The storm was pretty bad and the shop was located in Fells Point, a notoriously low-lying part of the city. I drove through an intersection with standing water and briefly thought why am I doing this? But the tides of fate turn too quickly, so I pressed on with my mission. Once I reached the old cobblestones it was only rain and wind to contend with. No waves. I parked across the street, fed the meter for the rest of the night, and ran through the down pour into Saints and Sinners.
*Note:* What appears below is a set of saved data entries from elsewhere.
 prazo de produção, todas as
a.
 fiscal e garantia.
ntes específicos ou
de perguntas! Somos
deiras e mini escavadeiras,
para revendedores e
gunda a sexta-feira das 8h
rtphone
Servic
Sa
Right off the bat I made a terrible joke about the rain. But it was really raining. He invited me to hang my wet coat on the chair as he checked my ID for age, I guess? I was introduced to Dave, who would be tattooing me. He had already printed the illustrations that would become my tattoos. They were about twice the size I had in my mind and so we talked briefly about how to handle the smaller details if we were going to reduce the size by half. Dave headed upstairs alone to draw them again with the changes. I sat and looked at least one thousand tattoo ideas and if you asked me now to describe one, I don’t think I could. The walls were lined floor to ceiling with identical picture frames each containing at least five designs. It was overwhelming. There was another person in the waiting room. I guessed he was waiting for a friend, and I was right. Just after the man and his friend left, Dave called for me to “come on up.”
I wish I could tell you that I felt the enormity of the moment as I walked up the stairs toward the buzzing of tattoo guns, but I didn’t really. I felt like I was having a medical procedure done. Dave asked me where I wanted them, and I showed him. We had a brief discussion about which way is the right way around and in the end, I took his expert advice.
The art now tattooed to my forearms is from a game deck my youngest was working on (think Pokémon cards). He drew various characters on the back of lined index cards. The game design wasn’t panning out and he announced that he was shutting the project down and I could pick up the cards and throw them away. I had him pick them up and hand them to me, so I could reuse the reverse side to jot notes for work.
I had been working my way through the stack for a few months and taking a look at each character that he had created as I used them. Some were easier to decipher than others but I enjoyed his styling and the creative names. They were a high point of the work day. Some days I can really feel like an animated skeleton if you know what I mean? On one particular day I was rattling bones and I turn this card:

Through consistent therapy, I have learned that when I feel like bones, I am protecting myself from pain and I should sit and listen to what it is I need protection from. A helpful message reinforced by my child’s drawing, celebrating the shielded skeleton as strength. I can’t see that as anything but a sign from the universe.
I felt like fate had given me a nudge in the right direction, get the tattoos now or potentially die never having done anything you might regret. A heavy storm cancelled an after-school event and suddenly I had a free Tuesday evening. Amor Fati. Now or never.